Now, to your questions. For Question #1, it is not recommended that researchers analyze main effects in the presence of a significant interaction, so therefore there are only two scenarios, analyze the interaction (single effect) or analyze the main effects (two effects). Typically no multiplicity control is imposed when following up on interactions since the goal is simply to understand the nature of the interaction. Whether to control for multiplicity over the two main effects (or not) is a difficult question. It depends on whether or not the research is exploratory, one’s theoretical position on how to define a ‘family’ for imposing FW α , etc. If the research is confirmatory and one subscribes to a conservative FW α strategy, then some sort of control (e.g., splitting the Type I error probability in half) is necessary. In this case, it is important to ensure that there is sufficient a priori power for detecting effects at level α/2 rather than α.
This brings us to Question #2. If there are 3 levels of the main effect and the interest is all pairwise comparisons, then Fisher’s Least Significant Difference (LSD) procedure will ensure FW α control and maximum power. In short, if the omnibus main effect test is significant then each of the three pairwise comparisons can be conducted without adjustment. With four or more levels a more conservative multiple comparison procedure is necessary. Sequential procedures (e.g., Holm) provide strict familywise error control and can provide greater power than simultaneous procedures (e.g., Bonferroni, Tukey).
Dear QM Consultant,
I have three subscale scores that I would like to include as predictor variables in a regression model. All of the constructs represented by the subscales are theoretically important predictors. When I run the regression model with all of the subscale variables in the regression only two of them are significant.

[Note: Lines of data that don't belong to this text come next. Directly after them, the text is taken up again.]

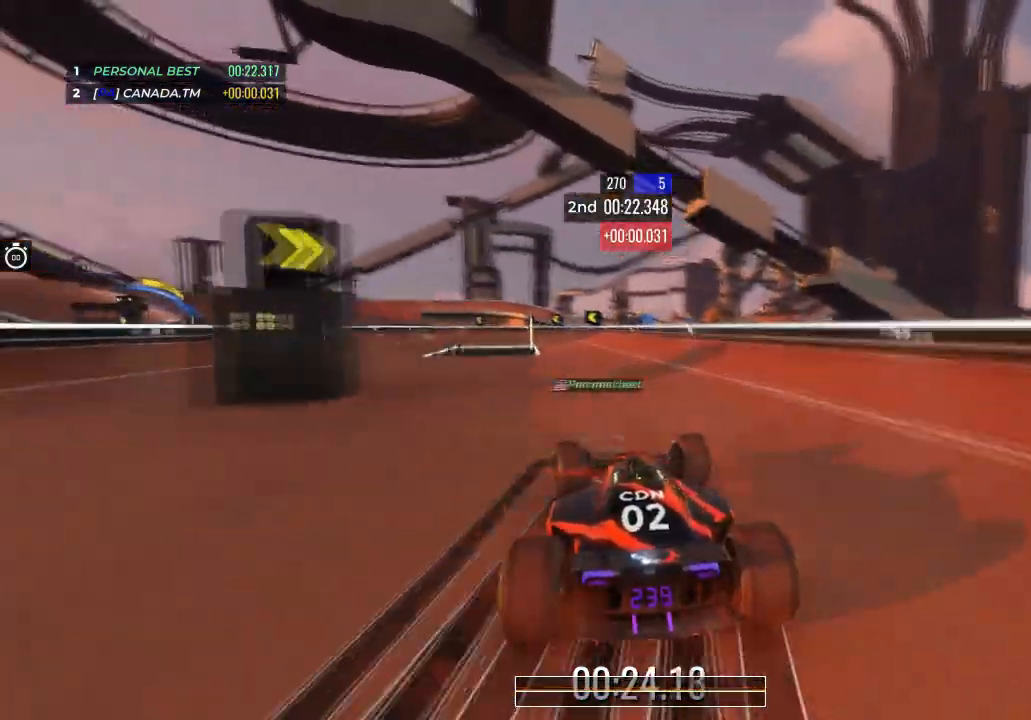
{"keys": ["left", "up"], "events": [[66, "left", "up"], [167, "left", "down"]]}
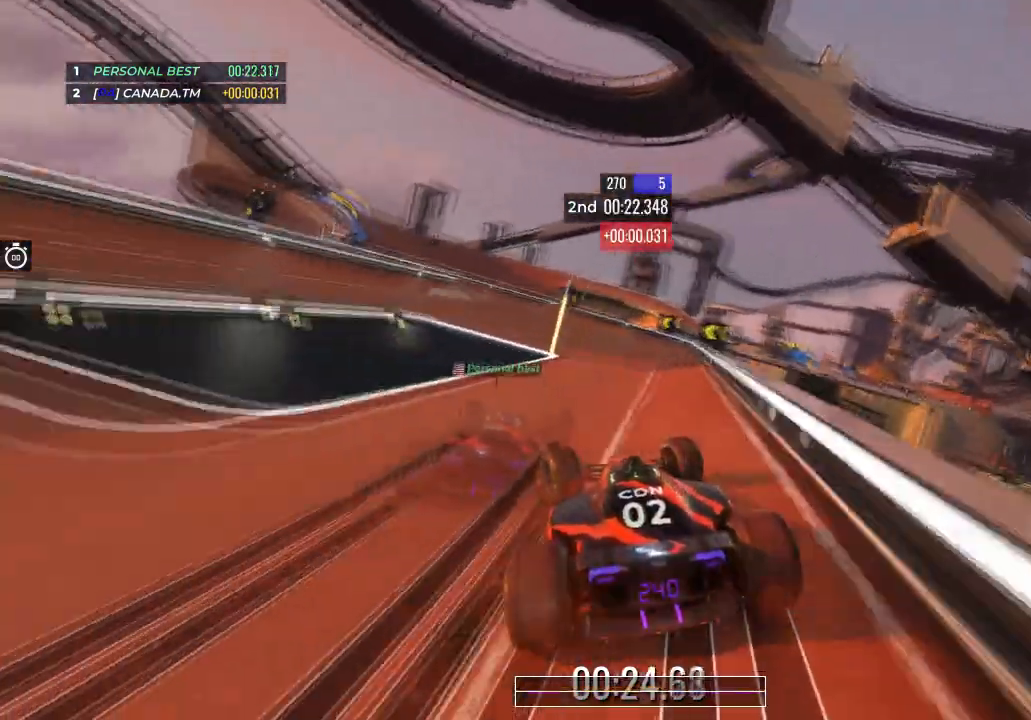
{"keys": ["up"], "events": [[367, "left", "up"]]}
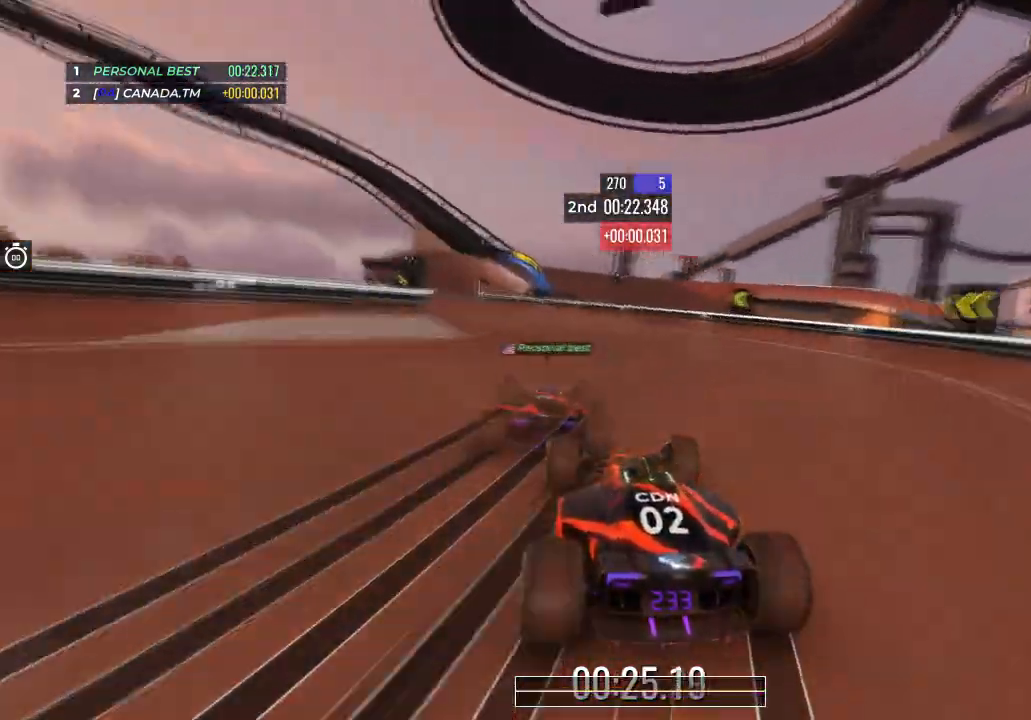
{"keys": ["left", "up"], "events": [[66, "left", "down"], [166, "left", "up"], [267, "left", "down"]]}
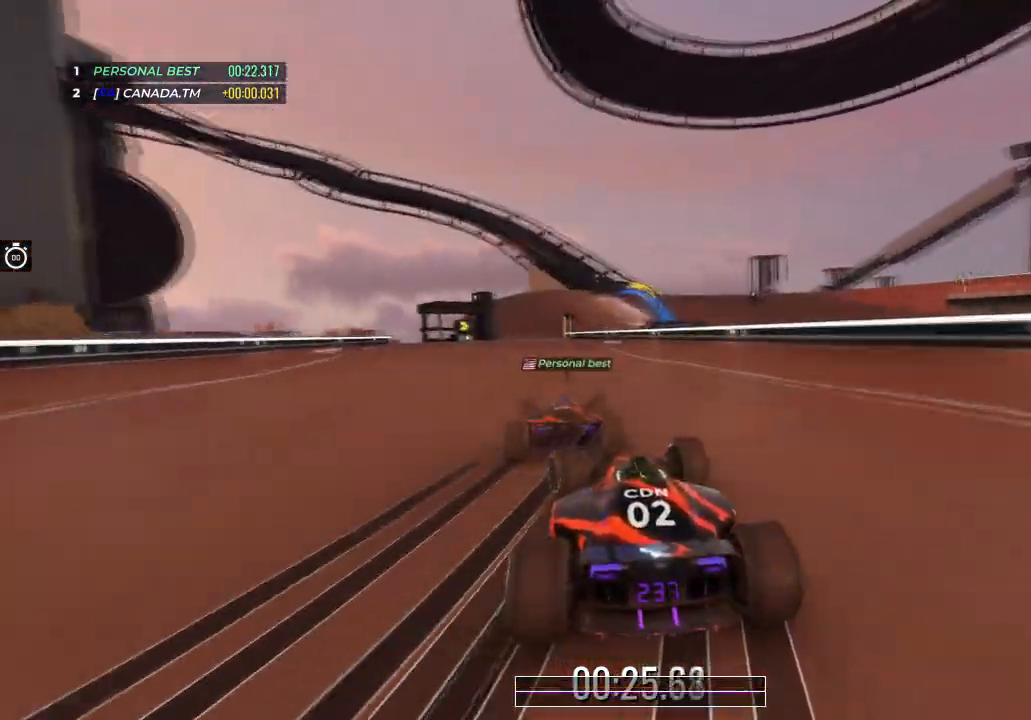
{"keys": ["up"], "events": [[100, "left", "up"], [267, "left", "down"], [367, "left", "up"]]}
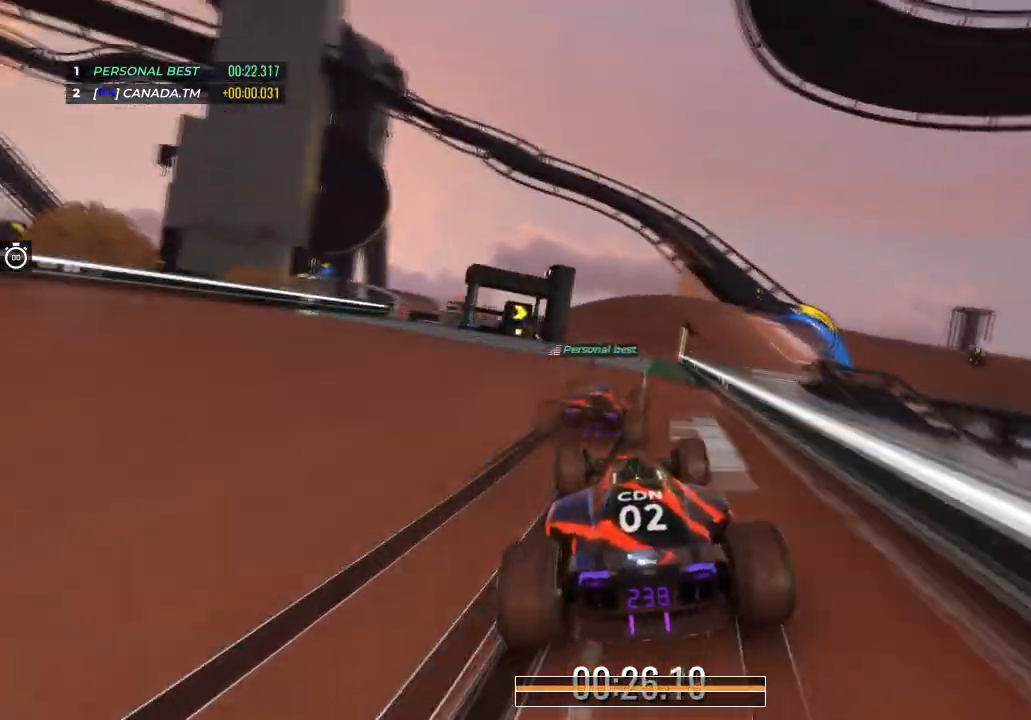
{"keys": ["right", "up"], "events": [[200, "right", "down"]]}
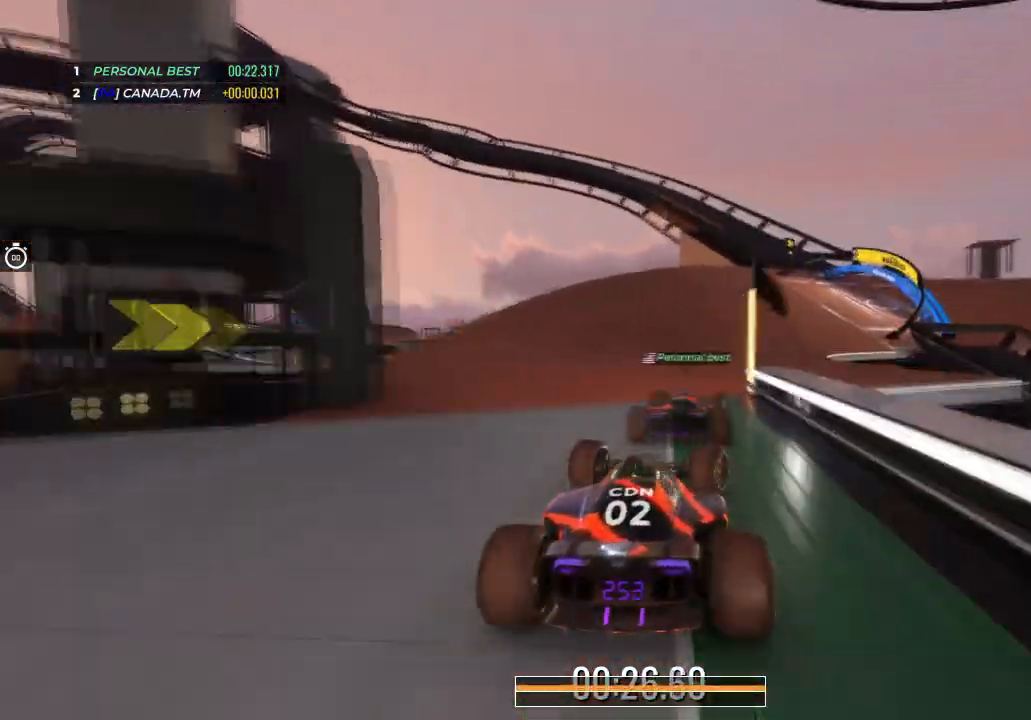
{"keys": ["right", "up"], "events": []}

However, running separate regression models using one subscale at a time produces significant results for all three subscales. Why does this happen and what is the correct model?
Sincerely, Jane Tukey
Dear Jane Tukey,
This is a common problem in regression. You likely have significant predictors in individual models but not in the multiple regression model because the regression coefficients in the full model are partial regression coefficients, whereas in a simple regression they are not. This means that the coefficients in your full model are only looking at the unique contribution of each predictor. When predictors share a large amount of variance with each other, the shared variance is not taken into account for predicting your outcome variable. It is typical for subscale scores to be highly related to one another.

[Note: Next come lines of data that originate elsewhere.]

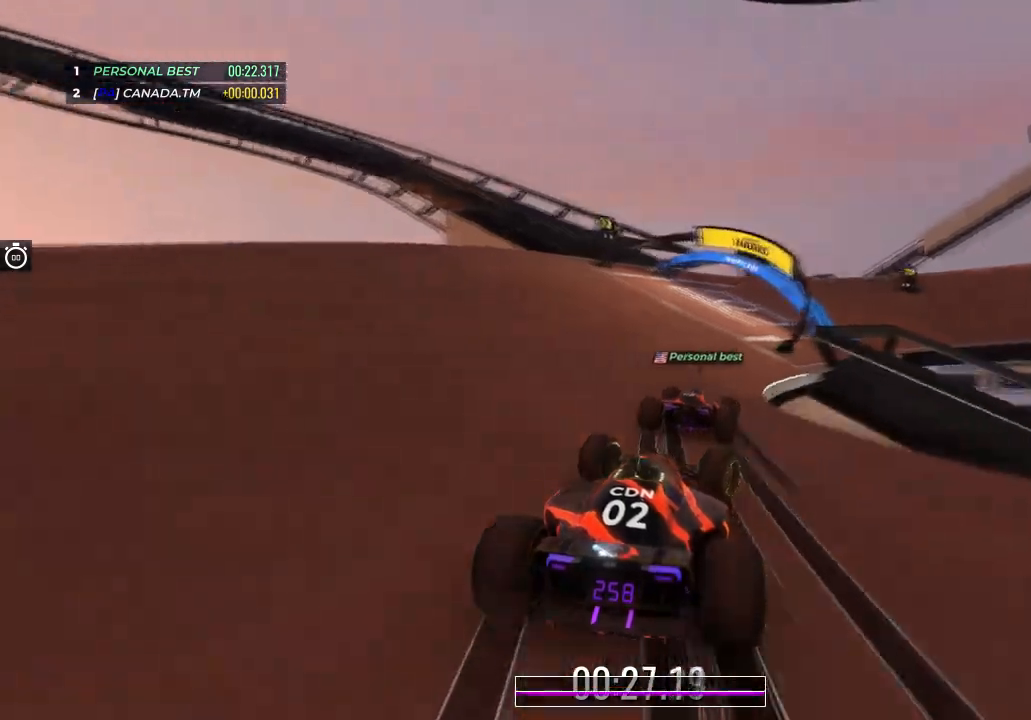
{"keys": ["right", "up"], "events": []}
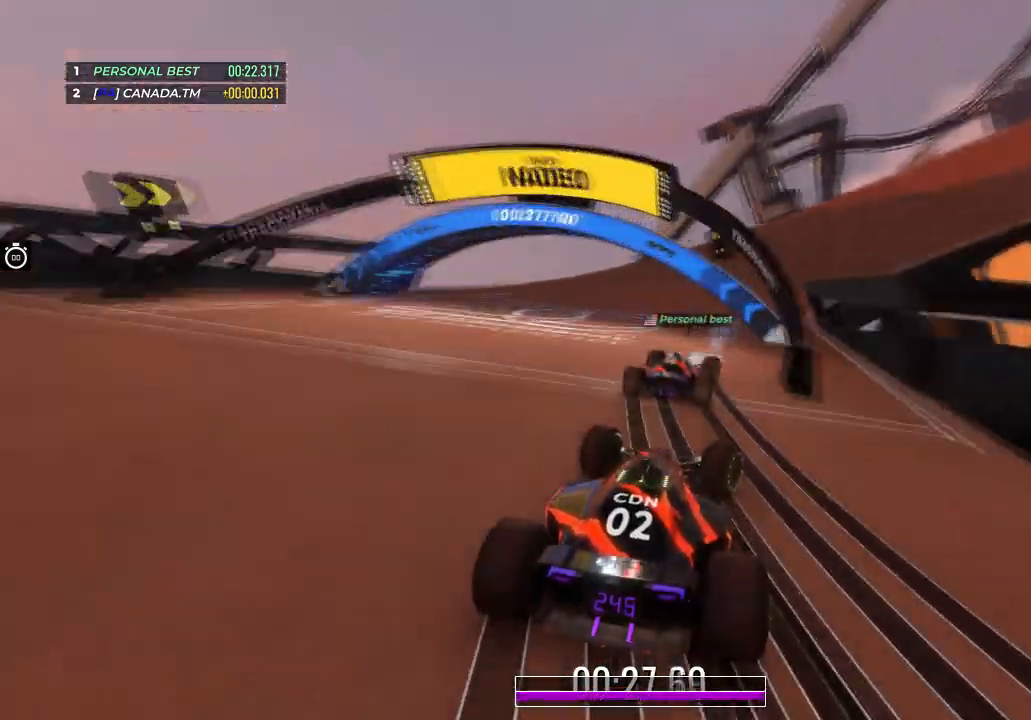
{"keys": ["up"], "events": [[467, "right", "up"]]}
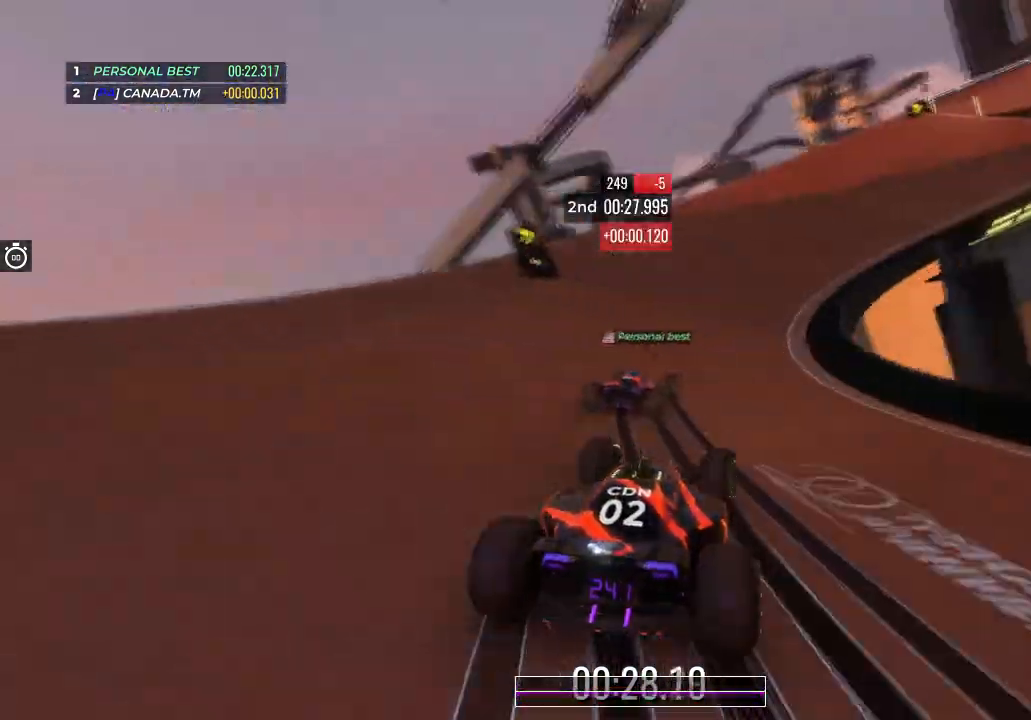
{"keys": ["up"], "events": [[33, "right", "down"], [233, "right", "up"], [267, "right", "down"], [500, "right", "up"]]}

It is important for you to determine which variability you are interested in: 1) the shared variability; 2) the unique variability; 3) unique plus shared variability. If you are interested in the shared variability then you could try extracting the unique factors from a factor analysis and use those as predictors in your regression model, or run a structural equation model with a latent variable (or variables) representing the shared variability among the predictors . If you are interested in the unique variability, then you will want to leave all predictors in the regression. Be sure to check though that collinearity is not an issue, since highly correlated predictors causes inflated error variances. Lastly, if you are interested in predicting the outcome from both the unique and shared variability, then you could run separate regression coefficients for each predictor. Generally this is not what researchers are interested in, and may provide misleading information about the strength of the relationship between each predictor and the outcome variable (e.g., the sum of the separate R2 values does not represent the total variability explained by the three predictors). When running regression models, including all theoretically relevant predictors (whether it is in raw form, factor form, etc.) is the best method to get unbiased regression estimates and maximize the amount of variance accounted for in your outcome variable.
Sincerely, Your Friendly Neighbourhood Stats Consultant